30. Sting, “Fortress Around Your Heart” (1985)
For all the showy jazzy flourishes and adult-contemporary slickness on the Police man’s mega-selling solo debut, The Dream of the Blue Turtles, the album’s most potent and powerful track evoked the artful stadium rock of his former band’s acrimonious final years. Sadly, he’d only get mellower as the years wore on—though, to be fair, he was wide awake during The Police’s rapturously received reunion tour in 2007 and 2008.
29. Chris Cornell, “You Know My Name” (2006) As Paul McCartney & Wings already proved (see elsewhere on this list), subtlety has never had a place in a James Bond theme song. That’s a fact the late Soundgarden and Audioslave frontman clearly took to heart when he went for broke on this gloriously bruising and bombastic accompaniment for Daniel Craig’s first foray as 007 in Casino Royale.
28. Keith Richards, “Take It So Hard” (1988)
What with the band’s much-mythologized levels of dysfunction at times, it’s remarkable that The Rolling Stones have always been the main creative focus for the two men known as Glimmer Twins. Then again, Mick Jagger got a very clear signal how fans wanted it when his two ultra-slick solo albums stiffed in the ’80s. As you might expect, Keith Richards’ extracurriculars are far more endearingly ragged, none more so than this combination of weathered rasp and the kind of guitar riff he probably used in a hundred Stones songs already. But it works just fine anyway.
27. Sandy Denny, “It’ll Take a Long Time” (1972)
The queen of the English folk-rock scene before her death in 1978, Sandy Denny had an incalculable influence on Angel Olsen, Laura Marling, Joanna Newsom, and many more talents of the present day. With her former Fairport Convention partner Richard Thompson providing the soaring and swooping lead guitar, Denny created one of her most indelible songs with the opener from Sandy, her second and finest solo album.
26. Brian Wilson, “Love and Mercy” (1988)
Later used as the title for the surprisingly solid biopic about The Beach Boys’ troubled genius, “Love and Mercy” was stunning proof that all of Brian Wilson’s personal woes had not cost him his powers. Sure, the late-’80s production values rob his first solo single of some of the warmth from his Pet Sounds peak. But the gorgeous melody and multi-tracked vocal harmonies makes this plea for kindness and understanding all the more powerful.
25. Thom Yorke, “Harrowdown Hill” (2006)
Thanks to Jonny Greenwood’s film scores for Paul Thomas Anderson (including the forthcoming Phantom Thread), plus Philip Selway’s strong solo outings, Radiohead have built up a sturdy reputation for high-quality extracurricular activities. Naturally, Yorke’s efforts have gotten the most attention, even though he’s used them to burrow deeper into the eerie electronic abstractions of Kid A. The angriest and most unnerving song on The Eraser was inspired by David Kelly, a scientist who killed himself due to the pressures he suffered after blowing the whistle on the cooked-up evidence of Iraq’s weapons of mass destruction. “They just want me gone,” Yorke moans over lonely beats and a suitably skeletal guitar part.
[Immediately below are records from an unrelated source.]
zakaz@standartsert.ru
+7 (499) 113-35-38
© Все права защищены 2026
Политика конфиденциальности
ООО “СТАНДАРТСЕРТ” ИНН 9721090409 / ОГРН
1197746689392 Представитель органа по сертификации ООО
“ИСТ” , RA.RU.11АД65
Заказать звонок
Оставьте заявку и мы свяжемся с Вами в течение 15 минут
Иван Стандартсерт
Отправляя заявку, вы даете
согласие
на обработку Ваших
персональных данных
24. George Harrison, “What Is Life” (1970)
Originally stuck on the B-side to “My Sweet Lord” before becoming a hit in its own right, this is the most buoyant showcase of the Quiet One’s penchant for big sham-a-lama choruses, spiritual-minded sentiments. and the kind of bracingly badass guitar licks that always give a steely edge to the beardiest Beatle’s shaggiest solo songs.
23. Gwen Stefani, “Hollaback Girl” (2004)
By the time Stefani assembled her all-star team of producers and writers for 2004’s Love. Angel. Music. Baby., No Doubt’s spiky blend of ska, punk, and pop already seemed like a distant memory. But it was hard to begrudge Stefani her commercial ambitions in the face of the unbridled awesomeness of this masterful match-up with The Neptunes. Cheerleading practice would never be the same again.
22. Eddie Vedder, “Out of Sand” (2017)
During his almost three-decade tenure with Pearl Jam, Eddie Vedder has rarely ventured outside the fold. Indeed, his solo endeavors were limited to his somber soundtrack for Sean Penn’s Into the Wild and a low-key 2011 album that demonstrated his love of the ukulele. Maybe that’s why it had so much impact to see him alone on stage at The Roadhouse on Twin Peaks: The Return. The fact that he performs this stark folk ballad under his real name of Edward Louis Severson is the scene’s strangest (and therefore most Lynchian) touch, right up until Audrey starts dancing.
21. Lou Reed, “Satellite of Love” (1972)
Originally written during the dying days of The Velvet Underground, this was revived when David Bowie and his management set out to make Lou Reed the star they believed he could be. They made good on that bet with “Walk on the Wild Side,” but “Satellite of Love” shines the brightest now, with its combination of Tin Pan Alley hooks, sardonic humor, and glam-era fabulosity.